----- Teks yang Diberikan

Tetaplah Melangkah ke Masjid, Nak!





Bagaimana galaunya saya ketika mendapati si bungsu pulang dari masjid dengan isak tangis. Ada apa?



Tak ada jawaban. Hatinya masih resah. Saya menduga dia sedang bertengkar dengan kakaknya. Maka saya menghampiri si kakak dan menanyakan keadaan adiknya. “Bukan aku!” teriaknya dengan sorot mata tajam.

Siapa pula yang menuduhnya. Saya butuh penjelasan, mengapa adik menangis. Seperti biasa mereka berangkat dan pulang dari masjid selalu bersama. Pastinya dia tahu keadaan adiknya. Termasuk kalau habis bertengkar. Efek adik dan kakak yang sering saling senggol, satu tidak mau menerima lalu membalas. Huff...

“Lalu kenapa?” tanya saya.

“Tadi dikeplak orang!” katanya masih dengan nada tinggi.

Sontak saja saya gelisah. Ibu mana yang terima kalau anaknya yang masih berumur 7 tahun tiba-tiba dikeplak 3 kali sama orang tua (baca: kakek, karena memang sudah berusia lanjut)? Adakah ibu-ibu menganggap ini adalah hal yang wajar? Adakah saya membiarkan masalah ini begitu saja?

Memang tingkat kenakalan seperti apa sih, sampai tangan yang harus bicara!

----------
----- Data yang Diberikan

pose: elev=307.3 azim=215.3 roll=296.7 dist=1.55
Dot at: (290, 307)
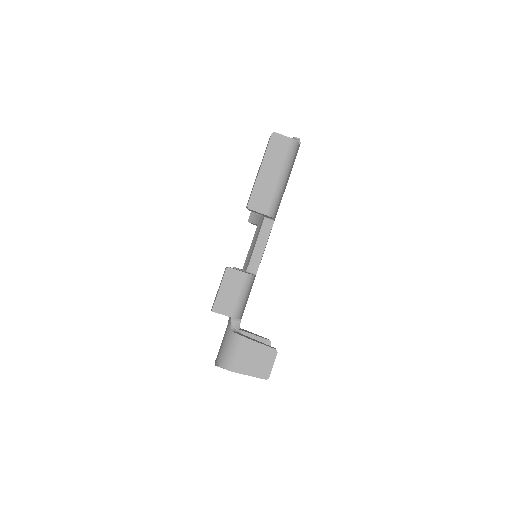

----------
----- Data yang Diberikan

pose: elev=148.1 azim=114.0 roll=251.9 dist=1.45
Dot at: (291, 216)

----------

Tantangan 1:
Dapatkah Anda menulis ulang paragraf yang diawali "Siapa pula yang menuduhnya" dalam teks yang diberikan dengan lebih ringkas, tanpa menghilangkan fakta pokoknya?
Tantangan 2:
Bisakah Anda mengutip dari teks yang diberikan bagian yang dibuka dengan kata-kata yang memuat "Sontak saja saya" dan ditutup dengan "ini begitu saja?"?

Jawaban Benar 1:
Tak ada yang menuduh si kakak. Penulis hanya butuh penjelasan mengapa adik menangis. Kakak-adik itu selalu berangkat dan pulang dari masjid bersama, jadi kakak pasti tahu keadaan adiknya, termasuk bila mereka habis bertengkar karena sering saling senggol lalu saling membalas.

Jawaban Benar 2:
Sontak saja saya gelisah. Ibu mana yang terima kalau anaknya yang masih berumur 7 tahun tiba-tiba dikeplak 3 kali sama orang tua (baca: kakek, karena memang sudah berusia lanjut)? Adakah ibu-ibu menganggap ini adalah hal yang wajar? Adakah saya membiarkan masalah ini begitu saja?